Secondo la sentenza, sul faccendiere sardo in particolare gravano “indizi consistenti” vanificati da elementi di segno opposto. Carboni “negli ultimi giorni di vita del banchiere ha conseguito un rapporto con la vittima”, e la stessa sera del 17 giugno 1982 si trova nello stesso albergo, il Chelsea Cloister, dove alloggia Calvi, però “la pluralità di moventi alternativi non pare concentrarne uno più specifico ed assorbente in danno di Carboni i cui interessi erano in sintonia con il mantenimento in vita del banchiere”. Per quanto riguarda Calò, le dichiarazioni dei collaboratori risultano “in contrasto tra loro” o smentite “da altre risultanze del processo”. E su Diotallevi invece c’è solo la certezza che il suo contributo fu finalizzato all’espatrio clandestino di Roberto Calvi.
Che fossero in molti ad avere ragione di temere che Calvi potesse tramutarsi in una “scheggia impazzita inaffidabile”, che potesse rivelare le informazioni di cui era in possesso sui movimenti di riciclaggio di ingenti somme di denaro provenienti dalle attività illecite collegate a Cosa Nostra trova conferma nelle dichiarazioni dei collaboratori di giustizia, anche se vengono considerate dai giudici “non sufficienti”, perché “nessuno (di loro ndr) ha assistito ai fatti”.
Negli ultimi tempi Calvi non fa mistero di temere per l’incolumità propria e dei suoi familiari – come attestano le deposizioni in tal senso della moglie Clara e della figlia Anna – e a maggio del 1982 il banchiere fa allontanare dall’Italia la moglie e, pochi giorni prima di partire per quel viaggio che poi si concluderà tragicamente, fa trasferire la figlia nel Ticino, quindi a Lucena e poi a Zurigo.
Nella sua scalata Calvi si circonda di personaggi potenti e pericolosi allo stesso tempo come Michele Sindona, uomo dell’alta mafia, che vanta i contatti giusti con la massoneria, la politica, il Vaticano e la mafia. Conosce Monsignor Marcinkus, presidente dello Ior, la banca vaticana e intreccerà rapporti con Licio Gelli, capo della P2. Ma alla fine Calvi sarà solo una pedina, ne prenderà coscienza unica quando interrogato dai magistrati di Milano nel 1981 dirà: il banco non è mio, alludendo ai finanziamenti concessi a suo tempo dall’Ambrosiano alla banca vaticana e a quelle operazioni economiche poco trasparenti portate a termine in modo spregiudicato.
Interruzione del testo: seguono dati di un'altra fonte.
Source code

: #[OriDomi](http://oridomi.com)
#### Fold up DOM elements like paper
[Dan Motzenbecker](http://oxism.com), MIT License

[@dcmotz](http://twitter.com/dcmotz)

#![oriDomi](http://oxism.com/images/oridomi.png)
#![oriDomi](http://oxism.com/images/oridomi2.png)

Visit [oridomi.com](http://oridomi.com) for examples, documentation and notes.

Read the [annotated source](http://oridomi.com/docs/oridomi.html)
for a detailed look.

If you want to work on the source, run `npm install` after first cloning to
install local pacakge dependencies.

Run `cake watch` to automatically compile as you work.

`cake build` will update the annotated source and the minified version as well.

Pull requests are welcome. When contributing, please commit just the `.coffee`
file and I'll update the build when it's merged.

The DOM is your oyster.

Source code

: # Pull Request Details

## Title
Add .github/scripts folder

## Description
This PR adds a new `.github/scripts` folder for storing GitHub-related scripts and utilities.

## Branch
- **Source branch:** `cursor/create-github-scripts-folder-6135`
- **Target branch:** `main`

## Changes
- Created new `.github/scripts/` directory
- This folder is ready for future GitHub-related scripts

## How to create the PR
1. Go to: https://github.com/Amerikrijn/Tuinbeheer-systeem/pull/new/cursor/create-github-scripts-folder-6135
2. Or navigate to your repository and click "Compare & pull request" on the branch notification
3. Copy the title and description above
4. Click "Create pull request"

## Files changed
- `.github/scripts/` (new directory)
“Cosa Nostra – si legge a tal proposito nella motivazione della sentenza - impiegava il Banco Ambrosiano e lo Ior come tramite per massicce operazioni di riciclaggio” e “tali operazioni avvenivano ad opera di Vito Ciancimino e di Giuseppe Calò”. Come ha testimoniato a dibattimento Massimo Ciancimino, il figlio dell’ex sindaco di Palermo riferendo dei numerosi incontri tra il padre e Roberto Calvi.
Un elemento che ha spinto i giudici ad allargare la forbice sui moventi e interessi intorno alla morte di Roberto Calvi “alla platea delle persone a cui questo movente è possibile riferire”. Secondo la Corte più “soggetti” e “organizzazioni” avevano interesse ad eliminare Calvi: la mafia, la Camorra, la P2, lo Ior e i partiti politici italiani (“beneficiari delle tangenti o interessati a cambiare l’assetto del Banco Ambrosiano o a mutare gli equilibri di potere all’interno del Vaticano”). Oltre ai servizi segreti: sia quelli italiani che “hanno sempre mostrato di essere sempre informati di tutto e di aver seguito le mosse di Carboni e Calvi” che quelli britannici, “essendosi acclarato che Calvi aveva, tra l’altro, finanziato l’invio di armi ai dittatori argentini nel periodo in cui era in atto il conflitto bellico per le Falkland”.